Marjorie Tench la raggiunse fuori dalla Sala delle mappe, con in mano la cartellina rossa. «Dalla sua reazione deduco che le ritiene autentiche.» Il consigliere del presidente aveva tutta l'aria di divertirsi un mondo. «Spero solo che servano a persuaderla che anche gli altri dati in nostro possesso sono veri. Provengono dalla stessa fonte.»

Gabrielle si sentì avvampare in tutto il corpo mentre percorreva il corridoio a lunghi passi. "Dove diavolo è l'uscita?"

La Tench, con le sue lunghe gambe, non aveva difficoltà a starle dietro. «Il senatore Sexton ha giurato al mondo intero che tra voi due non c'è assolutamente nulla di fisico. La dichiarazione rilasciata alla televisione è stata decisamente convincente.» La Tench indicò verso il suo ufficio con aria compiaciuta. «A proposito, ho anche un nastro registrato, se ha voglia di rinfrescarsi la memoria.»

Gabrielle non ne aveva bisogno. Ricordava fin troppo bene la conferenza stampa e Sexton che negava con sentita indignazione.

«Purtroppo» continuò la Tench, in tono tutt'altro che dispiaciuto «il senatore Sexton ha mentito spudoratamente agli americani guardandoli negli occhi. Il pubblico ha diritto di saperlo, e lo saprà. La sola questione da decidere, ora, è come deve scoprirlo. Noi riteniamo preferibile che sia lei a parlarne.»

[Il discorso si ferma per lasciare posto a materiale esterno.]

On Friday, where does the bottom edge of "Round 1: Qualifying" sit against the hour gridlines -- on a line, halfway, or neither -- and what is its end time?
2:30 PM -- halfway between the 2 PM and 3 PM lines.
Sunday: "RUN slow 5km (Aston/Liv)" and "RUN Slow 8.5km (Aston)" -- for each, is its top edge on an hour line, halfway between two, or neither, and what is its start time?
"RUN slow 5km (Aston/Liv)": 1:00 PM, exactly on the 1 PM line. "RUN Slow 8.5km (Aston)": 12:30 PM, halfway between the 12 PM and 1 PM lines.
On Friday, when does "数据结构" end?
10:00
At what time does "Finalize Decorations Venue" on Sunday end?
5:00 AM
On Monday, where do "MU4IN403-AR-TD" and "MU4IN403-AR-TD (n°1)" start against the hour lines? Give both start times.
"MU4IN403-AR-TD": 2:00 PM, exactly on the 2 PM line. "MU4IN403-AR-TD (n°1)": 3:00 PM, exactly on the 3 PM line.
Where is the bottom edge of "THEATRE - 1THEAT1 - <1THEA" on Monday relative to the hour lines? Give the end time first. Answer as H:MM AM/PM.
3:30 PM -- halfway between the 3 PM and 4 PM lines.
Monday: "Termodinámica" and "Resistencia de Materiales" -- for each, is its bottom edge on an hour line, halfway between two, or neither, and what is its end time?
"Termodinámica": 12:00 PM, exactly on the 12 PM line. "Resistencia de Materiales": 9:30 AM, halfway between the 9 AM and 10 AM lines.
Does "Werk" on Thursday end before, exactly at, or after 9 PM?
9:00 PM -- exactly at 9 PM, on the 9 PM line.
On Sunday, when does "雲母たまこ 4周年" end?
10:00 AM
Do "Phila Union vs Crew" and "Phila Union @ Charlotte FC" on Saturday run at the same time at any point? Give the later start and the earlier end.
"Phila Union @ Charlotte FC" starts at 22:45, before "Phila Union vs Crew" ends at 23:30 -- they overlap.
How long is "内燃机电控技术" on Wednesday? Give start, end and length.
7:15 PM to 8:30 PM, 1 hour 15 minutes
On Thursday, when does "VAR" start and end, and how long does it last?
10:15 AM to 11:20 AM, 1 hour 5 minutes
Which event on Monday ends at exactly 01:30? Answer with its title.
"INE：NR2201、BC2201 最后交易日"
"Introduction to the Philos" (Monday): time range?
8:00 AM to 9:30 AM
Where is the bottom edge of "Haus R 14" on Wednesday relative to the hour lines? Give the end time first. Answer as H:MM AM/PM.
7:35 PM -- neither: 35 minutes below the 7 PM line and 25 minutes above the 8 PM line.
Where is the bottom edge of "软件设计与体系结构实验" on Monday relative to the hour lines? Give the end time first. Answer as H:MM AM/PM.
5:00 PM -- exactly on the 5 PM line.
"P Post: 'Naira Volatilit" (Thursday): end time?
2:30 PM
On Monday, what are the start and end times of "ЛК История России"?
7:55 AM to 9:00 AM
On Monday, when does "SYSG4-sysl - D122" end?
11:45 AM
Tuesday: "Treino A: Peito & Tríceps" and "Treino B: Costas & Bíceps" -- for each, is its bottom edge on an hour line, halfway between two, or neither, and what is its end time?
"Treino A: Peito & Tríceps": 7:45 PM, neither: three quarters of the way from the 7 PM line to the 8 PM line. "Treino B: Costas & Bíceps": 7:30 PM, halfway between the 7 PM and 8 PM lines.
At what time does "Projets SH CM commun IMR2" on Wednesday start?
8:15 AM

Gabrielle apparve esterrefatta. «Davvero mi ritiene disposta a contribuire al linciaggio del mio candidato?»

Il viso della Tench si indurì. «Sto cercando di fare la scelta migliore, Gabrielle. Risparmierà a tutti molto imbarazzo se lei, a testa alta, confesserà la verità. Per me è sufficiente che firmi una dichiarazione in cui ammette la relazione.»

Gabrielle si fermò di colpo. «Cosa?»

«Certo. Una dichiarazione firmata darà a noi la possibilità di trattare con il senatore in modo discreto, risparmiando così al paese questa brutta storia. La mia proposta è semplice: firmi la dichiarazione e queste foto non saranno mai tirate fuori.»

«Vuole una dichiarazione?»

«Tecnicamente mi servirebbe una confessione giurata, ma poiché qui non abbiamo un notaio…»

«Lei è pazza.» Gabrielle aveva ripreso a camminare.

La Tench proseguì al suo fianco, ormai spazientita. «Gabrielle, il senatore cadrà, in un modo o nell'altro, e io le sto offrendo la possibilità di tirarsi fuori da questa storia senza vedere il suo culo nudo sui giornali del mattino! Il presidente è una persona perbene e non vuole che queste foto siano pubblicate. Se lei confesserà per iscritto, con parole sue, di avere avuto una relazione con Sexton, salveremo almeno un briciolo di dignità.»